La questione, legata al dibattito sulla Ue e sull’euro, è diventata uno slogan da mulinare sulla testa degli avversari più che un assunto da valutare razionalmente e criticamente.
Oggi si può forse ragionare più serenamente, dato che nessun partito che abbia un minimo di potere nemmeno ventila la possibilità di scrollarsi di dosso il carrozzone eurounitario di fronte a cui ogni declinazione possibile di establishment (progressisti, liberali, conservatori, identitari…) si è genuflesso come di fronte ad un idolo. Anzi: si può provare a ragionare tout court, dato che la polemica e l’astio hanno tolto il terreno per una riflessione meditata, che pur sarebbe necessaria in una fase di riassestamento degli equilibri geopolitici; situazione opportuna per eventuale ridefinizione della politica estera del paese, purché si abbia qualche idea.
Se non li convinci spaventali
Il punto di partenza non può che consistere nella modestia dell’argomento per cui “l’Italia è troppo piccola per fare da sola”; si tratta semplicemente di una pedata nei denti contro chiunque mettesse in questione l’aderenza dell’Italia alla Ue.

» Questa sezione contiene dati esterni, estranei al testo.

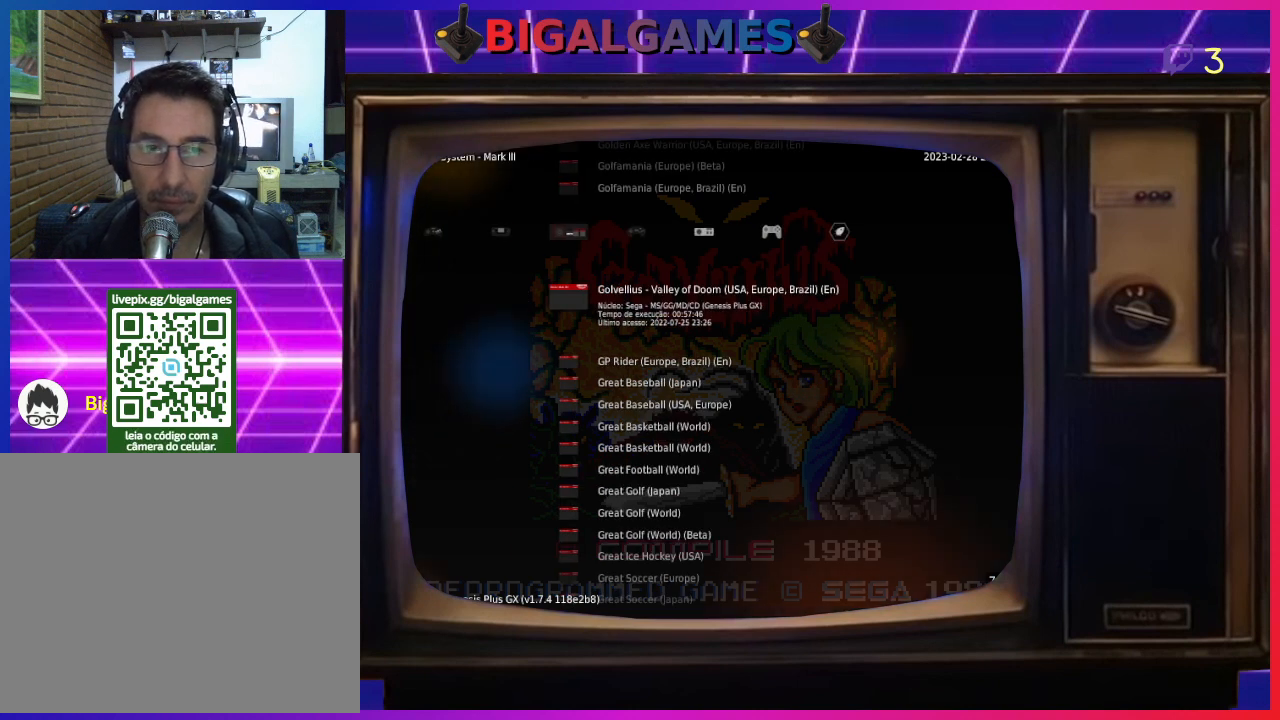
{"buttons": ["TRIANGLE"], "left_stick": "center", "events": [[467, "TRIANGLE", "down"]]}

Naturalmente vi erano argomenti diversi pro-Ue. Una linea di argomentazioni “alte” era piuttosto elitista: l’integrazione europea sarebbe il vertice di un processo secolare di crescente avvicinamento dei popoli europei, un destino storico volto alla fratellanza e basato su una base di cultura condivisa. Argomentazione da progressismo colto e professorale, poco adatto alle orecchie di ceti in sofferenza sociale che piuttosto che l’europeismo ideale tastano con mano l’austerità reale.